Prior to the pandemic, the City of Wolverhampton Council and Department for Work and Pensions (DWP) employment programme had helped more than 5,000 local people into work since March 2017.
The established partnership continues to provide support digitally during lockdown – and views its collaborative approach as critical to connecting Wolverhampton residents facing redundancy with future skills and employment offers.
Online platform Workbox, offers easy access to support, training and advertises current vacancies.
Wolves at Work also provides tailored ethical recruitment and workforce development business support.
Individual work coaches are also on hand to support jobseekers to secure new jobs or upskill in existing roles, while receiving mentoring support.
City of Wolverhampton Council Cabinet Member for City Economy, Councillor Harman Banger, said: “There is no doubt that these are hugely challenging times for residents and businesses.

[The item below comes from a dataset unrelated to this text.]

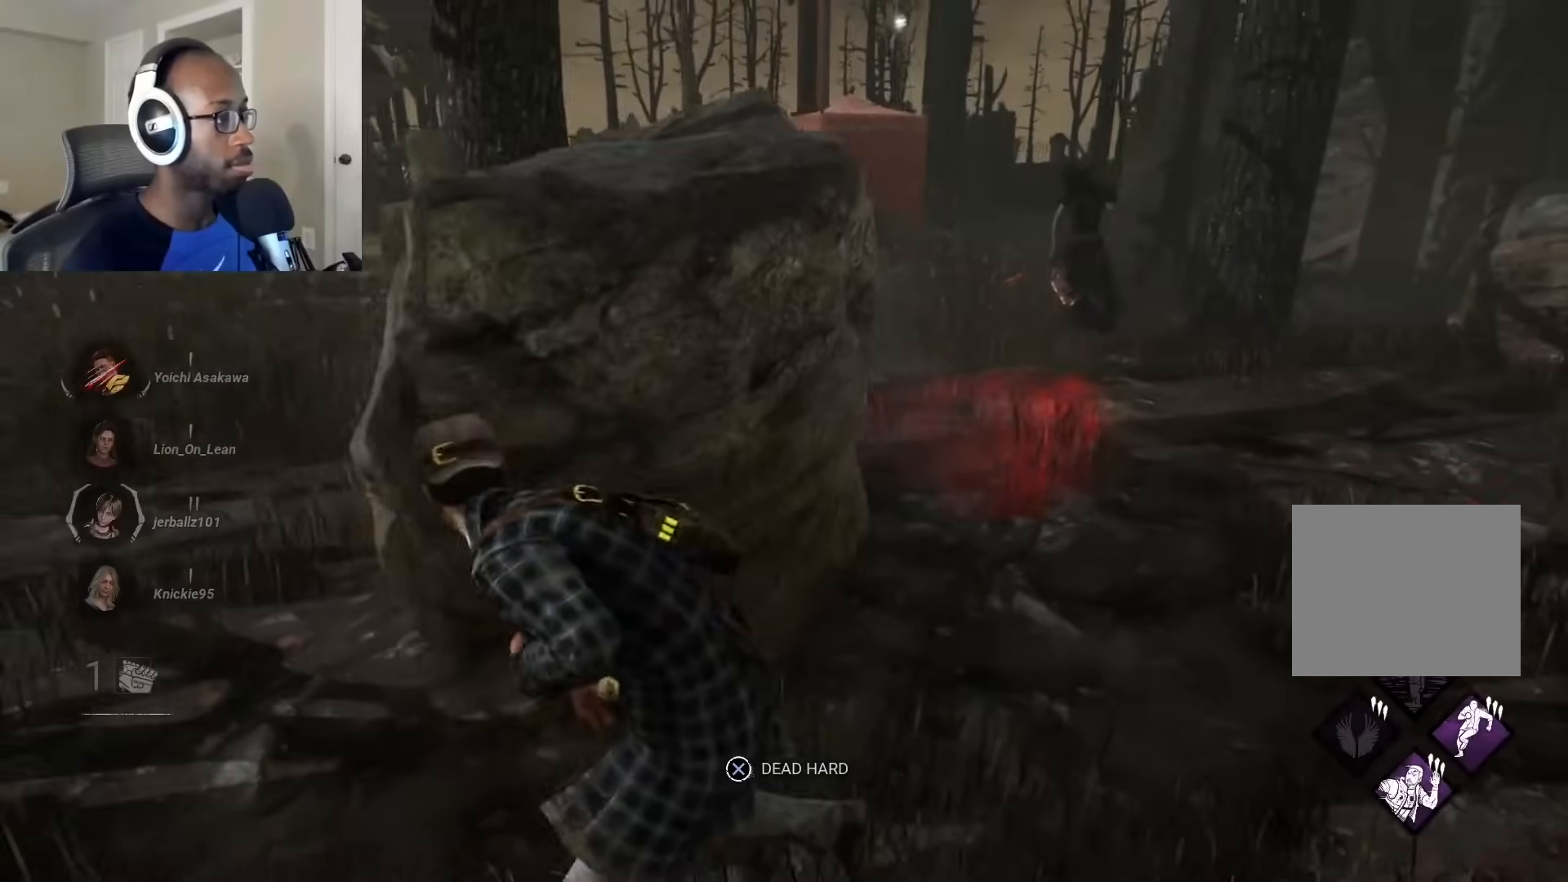
{"buttons": ["L1"], "left_stick": "up-left", "right_stick": "center", "events": [[183, "right_stick", "left"], [333, "left_stick", "up-left"], [467, "right_stick", "center"]]}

“In Wolves at Work we are fortunate to have an excellent and well established model of what collaborative working can achieve when it comes to getting people into and keeping them in work, as well as supporting businesses with skills development.
“In the past we have helped people from different backgrounds in different businesses – everything from chocolate making to building, and public administration to health and social care.”
“The Wolves at Work partnership is now needed more than ever to help businesses drive our recovery from this current crisis and reconnect people to job opportunities.”
DWP Jobcentre Operations Leader, Dez Grant, added: “Universal Credit and our Jobcentres are providing vital support for all those who need it during the Covid-19 outbreak.
“We will continue to provide that vital support and stand together with our partners. Innovation and creativity are really needed now more than ever, which is what we do best together to keep people in work, increase skills levels and move people back into work with businesses in Wolverhampton.”